The mayor, in close cooperation with the chief of police, must lead in three areas:
- Moral — for example, conveying to his or her constituency that the death of an 11-year-old girl killed by a stray bullet in a gang shooting is an outrage and such crimes must be prevented;
- Conceptual — the mayor should lead the planning process; and
- Bureaucratic — the mayor must redeploy staff to get the work done.
On several Saturday afternoons, San Bernardino Mayor Morris grilled burgers and hot dogs on one of his city’s most crime-ridden corners while he sought ideas from residents and listened to their suggestions. He also helped steer the planning process and was instrumental in helping to form neighborhood teams of law enforcement, zoning and child welfare personnel to present gang-related issues in a comprehensive way to the community. (Violent crime dropped a dramatic 38 percent in San Bernardino’s most crime-saturated 20-square-block area).
Law enforcement and human services must not be seen as antithetical concepts but instead as necessary parts of the whole. As parents, we set limits and we nurture. To reduce gang violence, we must convey both the certainty of consequences and the certainty of help. Police must enforce the law, but most police leaders agree that “We cannot arrest our way out of this.”
Developing a comprehensive plan is essential.This is difficult. Many people believe that a program here and there will save a city. It won’t.
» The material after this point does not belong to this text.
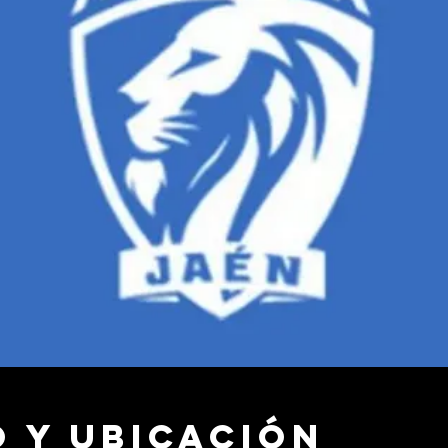
 y ubicación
All key civic entities must play a role: schools, businesses, faith communities, social services and zoning, to name a few. “It’s like herding cats,” says Oxnard Police Chief John Crombach, “but it’s the only way.”
An entity must be designated or created to track the work, hold people accountable and alter the plan as needed. Examples of “tracking” entities include the Mayor’s Gang Prevention Task Forces in San Jose and Santa Rosa, the Gang Commission in San Diego and the Mayor’s Blue Ribbon Commission in Stockton.
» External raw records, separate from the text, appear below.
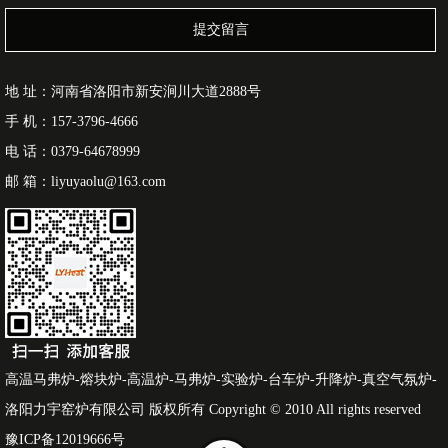
提交留言
地 址：河南省洛阳市新安涧川大道2888号
手 机：157-3796-4666
电 话：0379-64678999
邮 箱：liyuyaolu@163.com
高温马弗炉-熔块炉-高温炉-马弗炉-实验炉-台车炉-升降炉-真空气氛炉-
洛阳力宇窑炉有限公司 版权所有 Copyright © 2010 All rights reserved
豫ICP备12019666号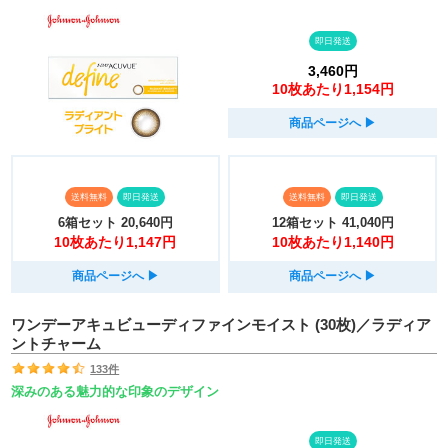
即日発送
3,460円
10枚あたり1,154円
商品ページへ
▶︎
送料無料
即日発送
送料無料
即日発送
6箱セット
20,640円
12箱セット
41,040円
10枚あたり1,147円
10枚あたり1,140円
商品ページへ
▶︎
商品ページへ
▶︎
ワンデーアキュビューディファインモイスト (30枚)／ラディア
ントチャーム
133件
深みのある魅力的な印象のデザイン
即日発送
It’s vitally important to get close to young people in the community. Gang members are lured into gangs by people who engage in their lives and seem to care about them (“I’ve got your back”). The community, police and social services must know gang members’ names to stop them, engage with them and help them.
In contrast, cities that continue to have trouble with gang violence prevention efforts manifest different behaviors. In some, the mayor and chief are at odds; in others, programs are started with little or no connection to an overall plan; in some, there is strategic disproportion — for example, too much or too little law enforcement; in others, the plan has been created by a single individual, not by a planning body that represents the city as a whole; and in cities where the mayor does not lead, the municipal bureaucracy lacks certainty and a timid, limited plan often results.
What’s Next
The CCGPN’s future goals include:
- Positioning itself to play a key role in helping to shape state and federal gang prevention policy;
- Increasing community involvement, especially by citizens from hard-hit communities;
- Strengthening prevention efforts by stressing city relationships with schools, community and faith-based organizations and the local county;
- Sustaining the network through activities such as conferences, intensive topical trainings, information dissemination and links to new sources of support;
- Expanding the network’s reach by involving additional cities; and
- Deepening the relationship with the League of California Cities, including (but not limited to) jointly crafting legislation, participating in each other’s conferences and providing overall advice and guidance.
Even in an era of brutal budget cuts, those California cities that have integrated gang prevention strategies into their city’s way of doing business and enlisted new partners to help stem the tide of gang violence can point to the future with a legitimate degree of optimism. These communities can help provide invaluable lessons to sister cities in California and the rest of the nation.